* _ACTIVITY_
Output the lines of the records below exactly, from the line containing "21: (679, 88)" through the line containing "28: (429, 239)", with both of those lines included. Leave the pictures out of your answer.

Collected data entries
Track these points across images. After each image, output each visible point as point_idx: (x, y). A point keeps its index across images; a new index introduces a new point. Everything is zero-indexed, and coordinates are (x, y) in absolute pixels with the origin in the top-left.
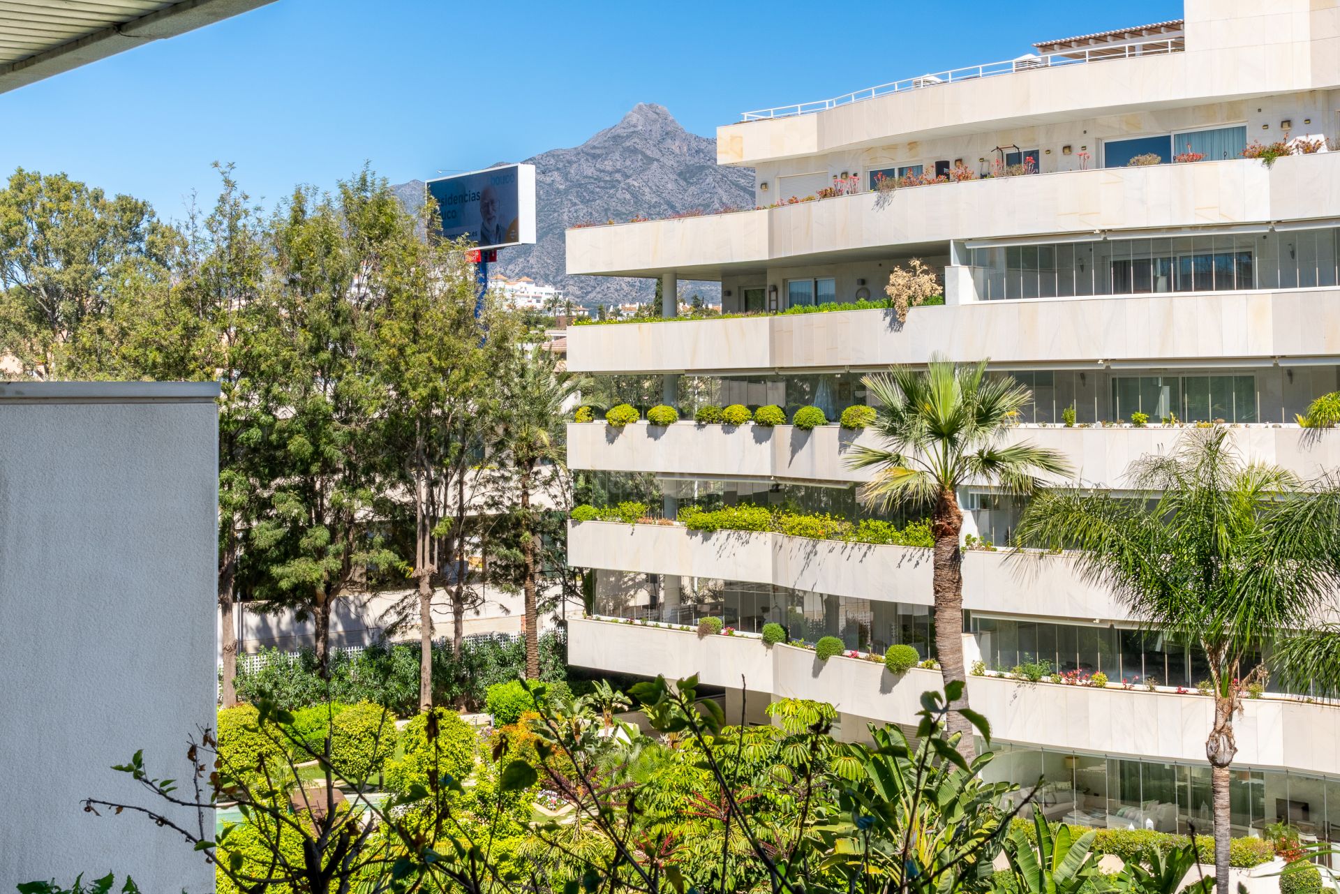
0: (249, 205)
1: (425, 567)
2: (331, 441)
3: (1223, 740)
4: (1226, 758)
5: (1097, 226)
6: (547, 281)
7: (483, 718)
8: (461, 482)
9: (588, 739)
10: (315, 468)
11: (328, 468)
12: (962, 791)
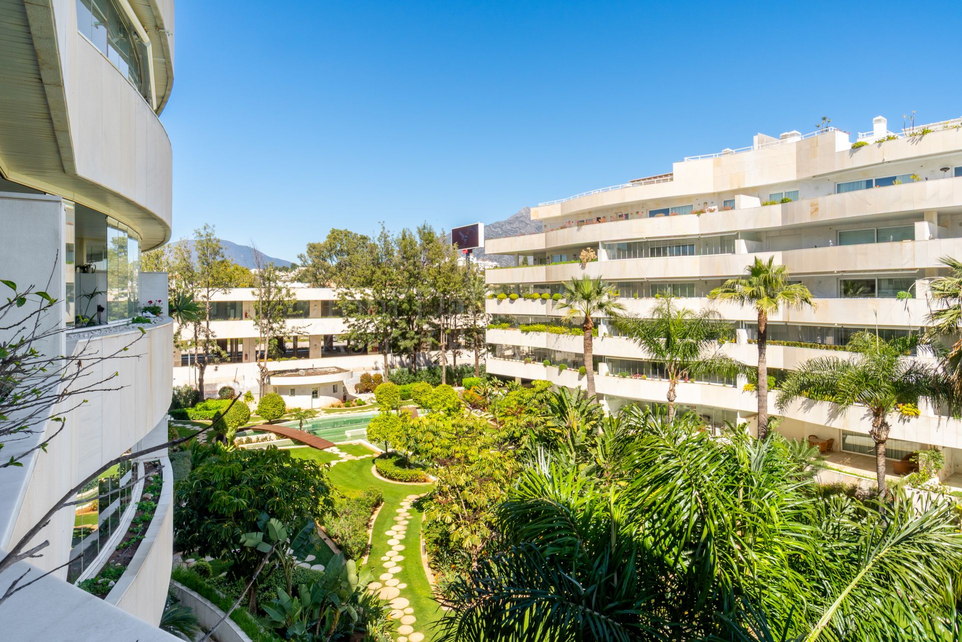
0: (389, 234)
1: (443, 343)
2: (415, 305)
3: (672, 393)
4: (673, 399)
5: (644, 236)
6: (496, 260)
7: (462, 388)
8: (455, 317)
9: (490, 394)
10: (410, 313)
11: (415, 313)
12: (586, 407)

---

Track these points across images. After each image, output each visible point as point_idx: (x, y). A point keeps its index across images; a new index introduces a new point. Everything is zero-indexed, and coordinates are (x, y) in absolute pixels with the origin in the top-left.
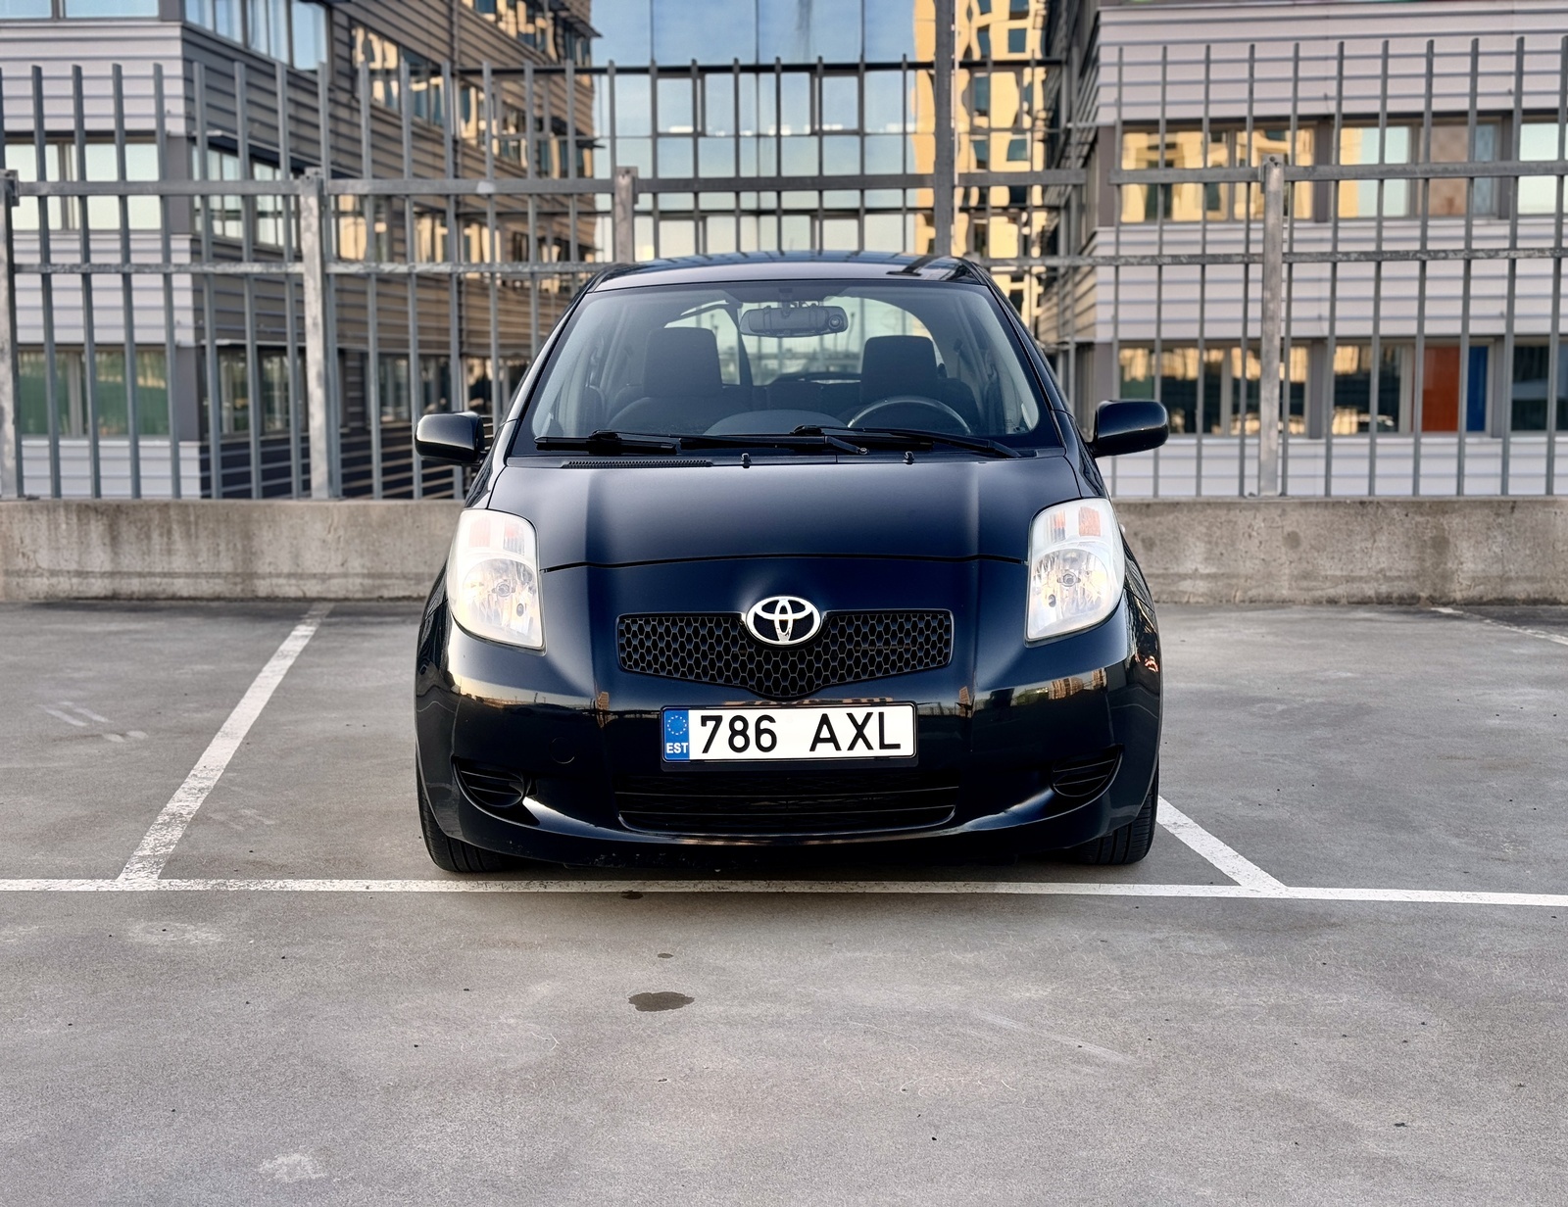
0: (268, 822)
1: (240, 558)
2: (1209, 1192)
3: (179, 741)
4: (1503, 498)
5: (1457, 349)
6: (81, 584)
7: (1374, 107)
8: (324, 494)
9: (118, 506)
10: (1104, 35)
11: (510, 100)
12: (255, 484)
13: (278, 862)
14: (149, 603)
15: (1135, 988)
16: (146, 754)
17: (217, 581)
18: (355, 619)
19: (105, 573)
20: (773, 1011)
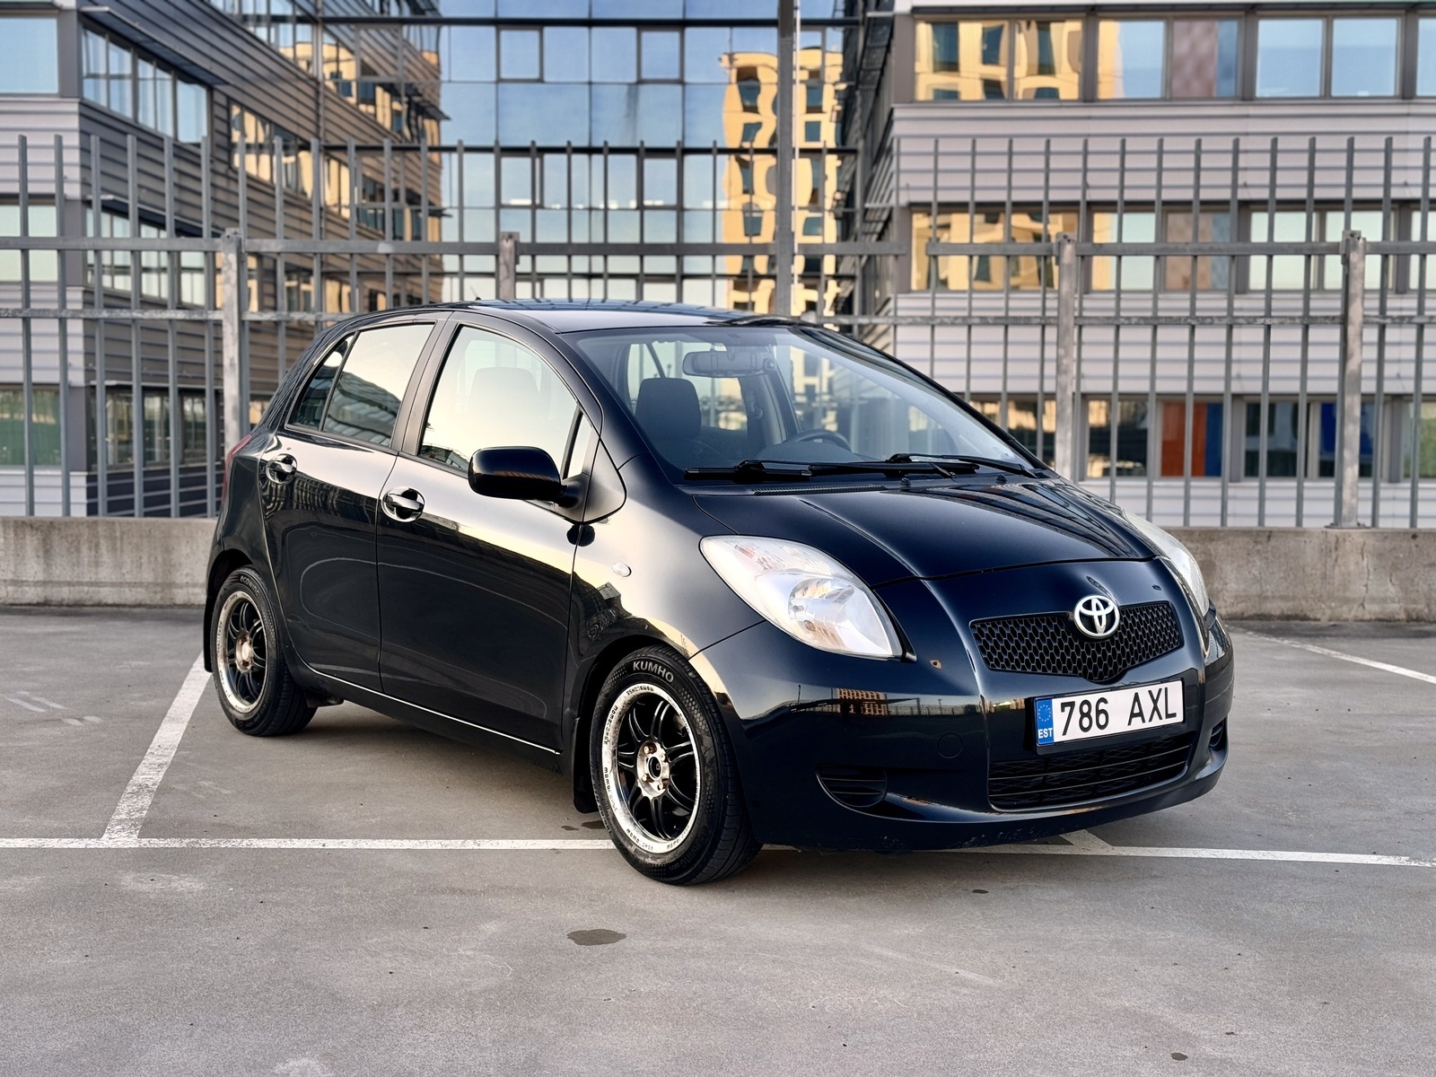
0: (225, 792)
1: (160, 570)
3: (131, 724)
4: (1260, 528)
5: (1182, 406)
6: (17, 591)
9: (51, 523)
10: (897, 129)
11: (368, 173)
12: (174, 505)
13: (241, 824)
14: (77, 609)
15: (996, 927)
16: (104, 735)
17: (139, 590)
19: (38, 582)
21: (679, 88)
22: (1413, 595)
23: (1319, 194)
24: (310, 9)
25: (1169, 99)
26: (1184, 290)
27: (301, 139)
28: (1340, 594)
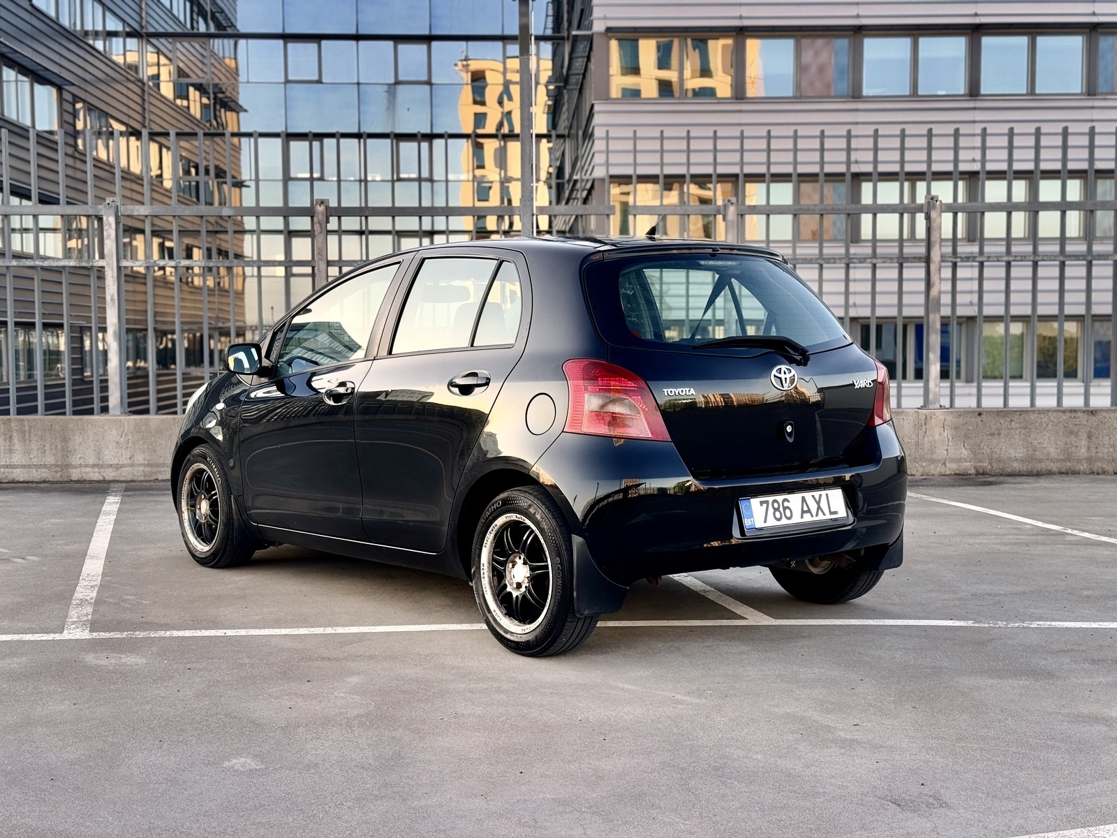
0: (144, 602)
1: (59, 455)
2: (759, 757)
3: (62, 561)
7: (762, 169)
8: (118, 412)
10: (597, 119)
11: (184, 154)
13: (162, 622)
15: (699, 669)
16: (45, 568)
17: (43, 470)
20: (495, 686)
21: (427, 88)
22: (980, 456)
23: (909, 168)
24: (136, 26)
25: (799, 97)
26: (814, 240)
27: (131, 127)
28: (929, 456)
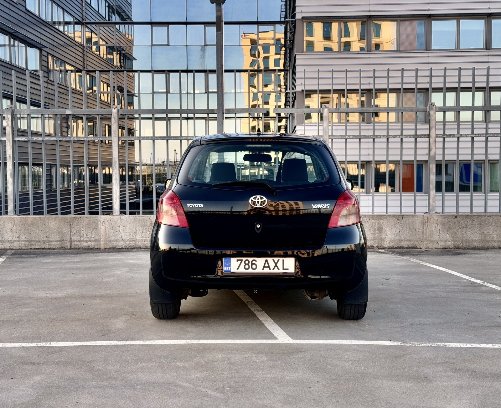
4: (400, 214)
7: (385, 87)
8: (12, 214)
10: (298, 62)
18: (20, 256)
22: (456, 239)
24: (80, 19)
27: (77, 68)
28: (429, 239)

* _THE COMPLETED TASK_
21: (679, 88)
22: (1413, 595)
23: (1319, 194)
24: (310, 9)
25: (1169, 99)
26: (1184, 290)
27: (301, 139)
28: (1340, 594)
0: (144, 602)
1: (59, 455)
2: (759, 757)
3: (62, 561)
7: (762, 169)
8: (118, 412)
10: (597, 119)
11: (184, 154)
13: (162, 622)
15: (699, 669)
16: (45, 568)
17: (43, 470)
20: (495, 686)
21: (427, 88)
22: (980, 456)
23: (909, 168)
24: (136, 26)
25: (799, 97)
26: (814, 240)
27: (131, 127)
28: (929, 456)
4: (400, 214)
7: (385, 87)
8: (12, 214)
10: (298, 62)
18: (20, 256)
22: (456, 239)
24: (80, 19)
27: (77, 68)
28: (429, 239)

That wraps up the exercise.